Native American chef, Sean Sherman, visited my fair town several weeks ago to promote his book, “The Sioux Chef’s Indigenous Kitchen.” Given my interest in cooking and gathering wild edibles, I had to go. He spoke to a packed house along with his co-author, Beth Dooley, who is the food editor for the Minneapolis Star Tribune. The event was sponsored by Zenith Bookstore.

One of the first things Sherman did was to disabuse the audience of the notion that Native American cuisine involves any type of fry bread. He works with pre-colonization food made with ingredients the natives grew themselves or foraged. These are things like squash, wild rice, chestnuts, fish, berries, and cedar boughs.

Sherman talked about how natives used all parts of edible plants and animals and how every one of those things had a purpose, “Except for wood ticks. They don’t have a purpose,” he joked.

A member of the Sioux tribe, Sherman grew up in a hardscrabble life on the Pine Ridge Reservation in South Dakota.  He became interested in learning about the foods of his ancestors when he was twenty-nine and was burned out from working as an executive chef in Minneapolis.
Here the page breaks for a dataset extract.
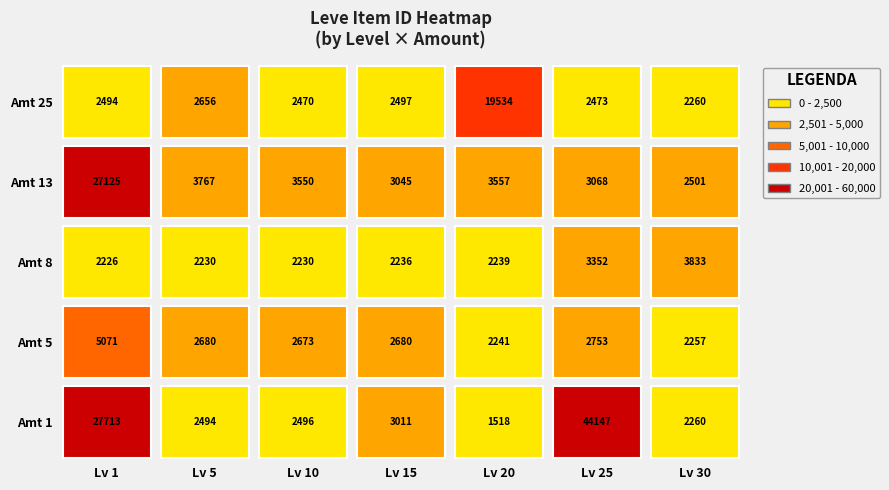

What is the approximate value of 1 at 25, to the nearest 100?

44100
He took a year off in Mexico and ended up consulting for a restaurant there that focused on local foods. In his book, Sherman writes, “In an epiphany, I tasted how food weaves people together, connects families through generations, is a life force of identity and social structure. After seeing how the Huicholes held on to so much of their pre-European culture through artwork and food, I recognized that I wanted to know my own food heritage. What did my ancestors eat before Europeans arrived on our lands?”

Re-energized, Sherman returned to the U.S. with a plan in mind. After a lot of research and consulting, he formed The Sioux Chef in 2014 in Minneapolis.  He worked with other indigenous team members to cater events, operate a food truck, host pop-up dinners, and soon they will open a restaurant.

Sherman’s vision for revitalizing indigenous foods reaches beyond the Midwest. He hopes to spread an indigenous food system model across the country, which involves providing education and tools to native communities to reclaim their ancestral cuisines and an important part of their cultures.

And why not? It’s a diet that is hyperlocal and uberhealthy in more ways than just the physical. At the end of his talk at Beaner’s Coffee House (thank you Beaner’s!), samples of cedar tea sweetened with maple syrup were passed around. Man, was that good!

As I drove home with his book on the car seat beside me, I was excited to learn more about Native American cuisine. I could still taste the tangy cedar and sweet syrup on my tongue. To me, it tasted like hope – hope that this movement will undo some of the damage to native cultures, and hope that it will interest more people in taking care of the natural world. You don’t pollute places where you gather your food. If we look on our whole landscape as a big grocery store, perhaps we will take better care of it.